● **Your instructions**: Could you return the whole listing, character for character?

● **Records to use**:
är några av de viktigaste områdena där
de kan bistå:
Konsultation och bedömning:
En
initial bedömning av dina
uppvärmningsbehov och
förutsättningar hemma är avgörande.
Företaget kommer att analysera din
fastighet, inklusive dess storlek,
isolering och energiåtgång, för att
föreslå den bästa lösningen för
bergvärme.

● **Solution**:
är några av de viktigaste områdena där
de kan bistå:
Konsultation och bedömning:
En
initial bedömning av dina
uppvärmningsbehov och
förutsättningar hemma är avgörande.
Företaget kommer att analysera din
fastighet, inklusive dess storlek,
isolering och energiåtgång, för att
föreslå den bästa lösningen för
bergvärme.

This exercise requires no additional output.